Pencerrig House, Llanelwedd, Powys
Another neglected country house in Wales is grade II-listed Pencerrig House, also included on SAVE Britain’s Heritage Building at Risk register. This once grand 18th century house, extensively altered in the 1830s, has been empty and at risk for vandalism for over a decade. It is now in a very poor state with a significant dry rot problem, leaking roof, and structural issues. Pencerrig House was home to the 18th century artist Thomas Jones, a very important Welsh Landscape Artist, known in his lifetime as a painter of Welsh and Italian landscapes.

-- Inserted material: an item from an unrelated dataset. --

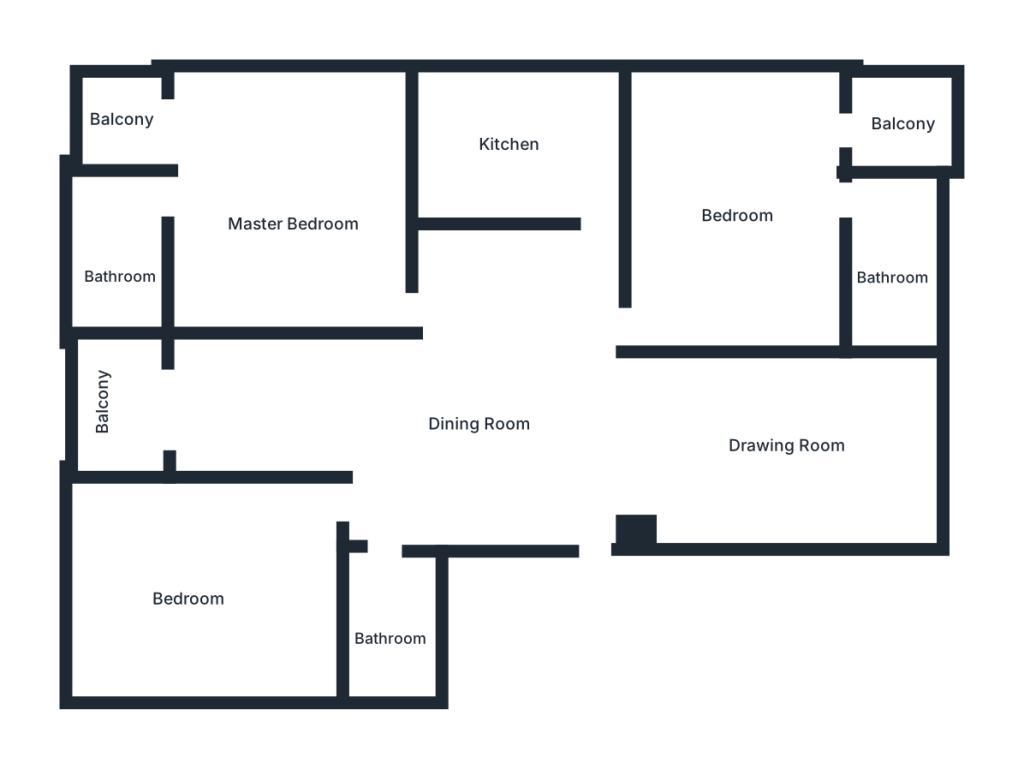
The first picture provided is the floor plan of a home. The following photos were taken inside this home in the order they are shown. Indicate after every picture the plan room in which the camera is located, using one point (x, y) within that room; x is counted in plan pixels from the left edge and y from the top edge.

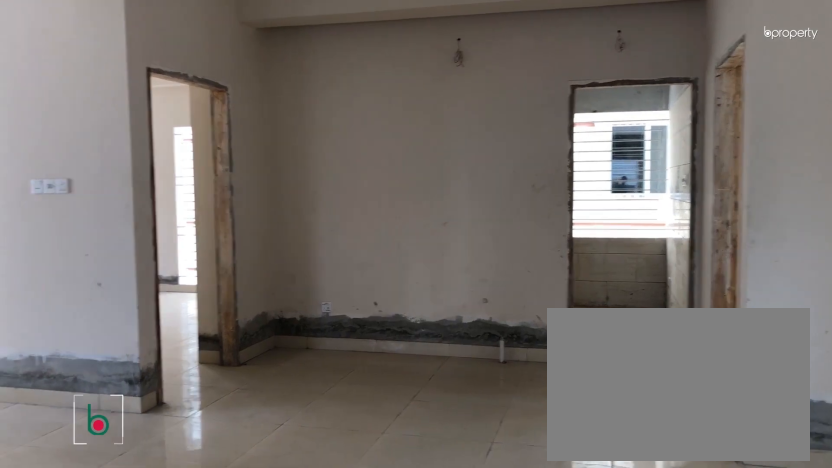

His reputation grew in the 20th century when previously unknown works, most notable a series of views of Naples that broke with the conventions of classical landscape painting, began to appear on the art market. His autobiography, Memoirs of Thomas Jones of Pencerrig, went unpublished until 1951 but it is now recognised as very important rare source material on the 18th century art world. The house passed through the family until it was split up and sold in the 1950s. It was then operated as a trekking centre and hotel but closed in 2008. Recently it has been vandalised as a cannabis factory by trespassing persons. The current owner seemingly has taken no action to protect and restore this significant national heritage asset and much-loved building for the local community. Concerned community members have organised a viability study and search for funding for urgent repair works to stop the leaks and dry rot from getting worse. They eventually would like to restore the house to its full potential as a museum to Thomas Jones and a coffee shop, but funding has to be raised and the absent owners would have to be willing to sell.